Military leaders, Begum Abida said, always regarded themselves above the constitution, regardless of the fact that nations toying with their constitutions have to work under dictates from other countries.
She was critical of the way the scientists were being humiliated. She said they were being interrogated although the government was denying it. PPP Secretary-General Jehangir Badar said the PPP would like to have a dialogue with liberal forces to evolve consensus on important national issues.
He said a gulf had been created between the PPP and other political parties after the execution of Mr Bhutto as the former held the latter responsible for complicity. But, he recalled, with the passage of time the PPP reviewed its thinking in the larger national interest and closed ranks with other parties. Mr Badar said Mr Bhutto was a man of principles and he had refused to leave the country along with his family, an offer made by Gen Zia though Malik Ghulam Mustafa Khar.

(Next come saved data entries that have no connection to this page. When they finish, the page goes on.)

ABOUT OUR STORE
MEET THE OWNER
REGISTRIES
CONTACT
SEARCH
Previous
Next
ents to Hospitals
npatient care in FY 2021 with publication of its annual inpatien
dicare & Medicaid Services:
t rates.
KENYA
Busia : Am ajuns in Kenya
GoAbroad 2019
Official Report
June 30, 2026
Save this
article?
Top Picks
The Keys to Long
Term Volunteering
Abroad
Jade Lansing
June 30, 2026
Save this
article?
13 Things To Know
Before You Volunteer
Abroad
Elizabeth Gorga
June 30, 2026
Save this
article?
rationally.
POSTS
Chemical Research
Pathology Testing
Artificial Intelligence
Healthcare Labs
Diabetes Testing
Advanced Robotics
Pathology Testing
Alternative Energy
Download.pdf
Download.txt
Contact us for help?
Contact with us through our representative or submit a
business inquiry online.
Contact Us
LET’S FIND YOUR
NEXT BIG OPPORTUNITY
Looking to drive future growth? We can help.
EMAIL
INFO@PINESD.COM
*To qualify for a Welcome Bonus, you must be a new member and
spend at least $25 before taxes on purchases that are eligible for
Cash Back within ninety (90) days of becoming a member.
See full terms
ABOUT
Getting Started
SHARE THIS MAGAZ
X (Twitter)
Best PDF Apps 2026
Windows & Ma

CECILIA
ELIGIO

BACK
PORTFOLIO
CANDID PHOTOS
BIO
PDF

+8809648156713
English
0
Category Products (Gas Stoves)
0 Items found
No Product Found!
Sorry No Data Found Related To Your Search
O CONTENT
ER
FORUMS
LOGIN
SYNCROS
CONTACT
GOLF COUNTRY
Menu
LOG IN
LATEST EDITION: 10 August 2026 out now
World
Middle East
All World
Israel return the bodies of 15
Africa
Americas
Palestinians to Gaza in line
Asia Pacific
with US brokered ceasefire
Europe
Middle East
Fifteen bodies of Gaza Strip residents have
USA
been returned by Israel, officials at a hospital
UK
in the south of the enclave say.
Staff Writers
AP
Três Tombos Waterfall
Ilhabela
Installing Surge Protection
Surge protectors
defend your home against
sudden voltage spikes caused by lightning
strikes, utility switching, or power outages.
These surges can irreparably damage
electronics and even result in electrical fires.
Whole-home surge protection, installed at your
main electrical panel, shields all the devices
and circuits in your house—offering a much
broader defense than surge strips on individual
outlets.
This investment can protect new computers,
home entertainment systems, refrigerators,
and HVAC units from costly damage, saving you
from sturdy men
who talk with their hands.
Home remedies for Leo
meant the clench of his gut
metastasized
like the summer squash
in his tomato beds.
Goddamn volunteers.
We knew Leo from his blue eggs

Malik Ghulam Mustafa Khar said Ms Bhutto was the most popular leader of the country and he regarded her as his leader. As for Punjab PPP President and Information Secretary Qasim Zia and Naveed Chaudhry, respectively, the former governor said they were like his children ' or brothers ' and he was not their rival. "I don't want grouping in the party".
All praise for Mr Bhutto, the former governor said that he had been eliminated as part of a conspiracy to deprive the Islamic world of a capable leader. He believed that the day was not far off when the PPP would re-emerge as a force like it was in 1970, when it had swept the elections, giving crushing defeats to all rivals.
This was the first time that Mr Khar did not talk of his much-criticized power sharing formula. Mr Khar has been saying that the solidarity of the country is in danger and the federation could be saved only if political forces share power with the army for at least ten years. Aslam Gurdaspuri and Rana Shaukat Mahmood also addressed.